__Problem requirements__:
Write the records below out in full, character for character, with no pictures.

__Extracted data entries__:

:::

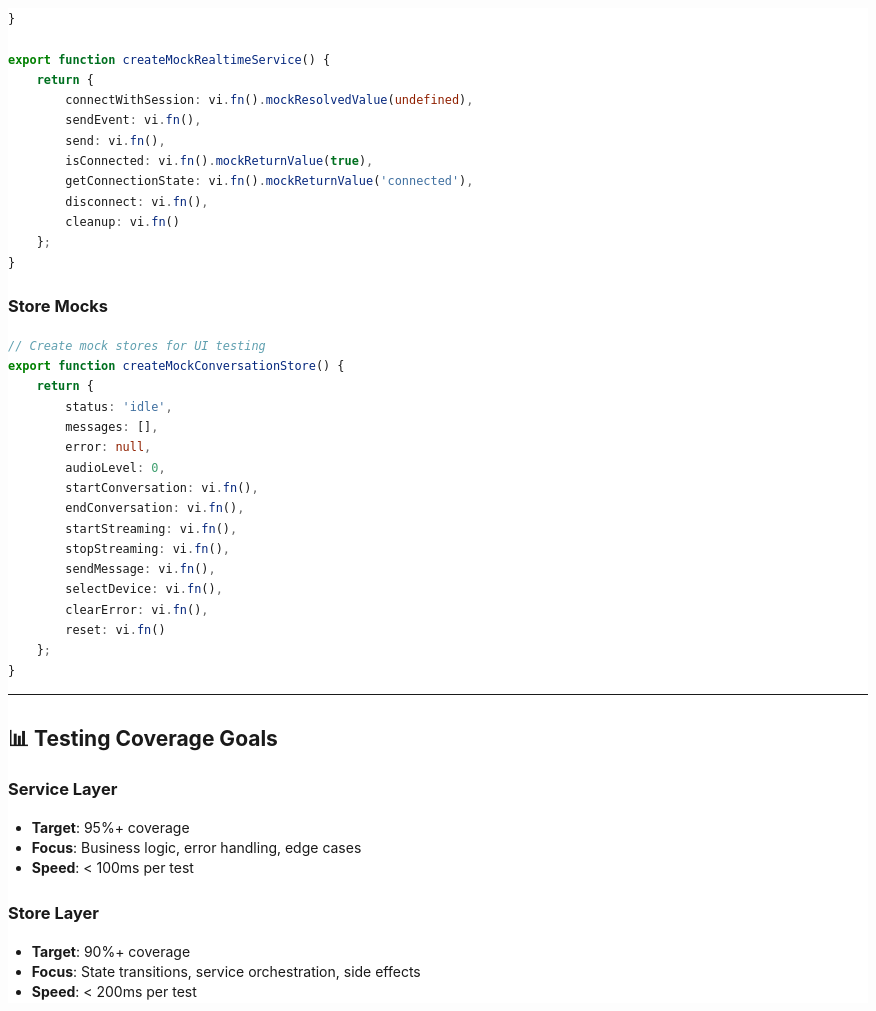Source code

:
 ```typescript
}

export function createMockRealtimeService() {
	return {
		connectWithSession: vi.fn().mockResolvedValue(undefined),
		sendEvent: vi.fn(),
		send: vi.fn(),
		isConnected: vi.fn().mockReturnValue(true),
		getConnectionState: vi.fn().mockReturnValue('connected'),
		disconnect: vi.fn(),
		cleanup: vi.fn()
	};
}
```

### **Store Mocks**

```typescript
// Create mock stores for UI testing
export function createMockConversationStore() {
	return {
		status: 'idle',
		messages: [],
		error: null,
		audioLevel: 0,
		startConversation: vi.fn(),
		endConversation: vi.fn(),
		startStreaming: vi.fn(),
		stopStreaming: vi.fn(),
		sendMessage: vi.fn(),
		selectDevice: vi.fn(),
		clearError: vi.fn(),
		reset: vi.fn()
	};
}
```

---

## 📊 **Testing Coverage Goals**

### **Service Layer**

- **Target**: 95%+ coverage
- **Focus**: Business logic, error handling, edge cases
- **Speed**: &lt; 100ms per test

### **Store Layer**

- **Target**: 90%+ coverage
- **Focus**: State transitions, service orchestration, side effects
- **Speed**: &lt; 200ms per test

:::

__Problem solution__:
Source code

:
 ```typescript
}

export function createMockRealtimeService() {
	return {
		connectWithSession: vi.fn().mockResolvedValue(undefined),
		sendEvent: vi.fn(),
		send: vi.fn(),
		isConnected: vi.fn().mockReturnValue(true),
		getConnectionState: vi.fn().mockReturnValue('connected'),
		disconnect: vi.fn(),
		cleanup: vi.fn()
	};
}
```

### **Store Mocks**

```typescript
// Create mock stores for UI testing
export function createMockConversationStore() {
	return {
		status: 'idle',
		messages: [],
		error: null,
		audioLevel: 0,
		startConversation: vi.fn(),
		endConversation: vi.fn(),
		startStreaming: vi.fn(),
		stopStreaming: vi.fn(),
		sendMessage: vi.fn(),
		selectDevice: vi.fn(),
		clearError: vi.fn(),
		reset: vi.fn()
	};
}
```

---

## 📊 **Testing Coverage Goals**

### **Service Layer**

- **Target**: 95%+ coverage
- **Focus**: Business logic, error handling, edge cases
- **Speed**: &lt; 100ms per test

### **Store Layer**

- **Target**: 90%+ coverage
- **Focus**: State transitions, service orchestration, side effects
- **Speed**: &lt; 200ms per test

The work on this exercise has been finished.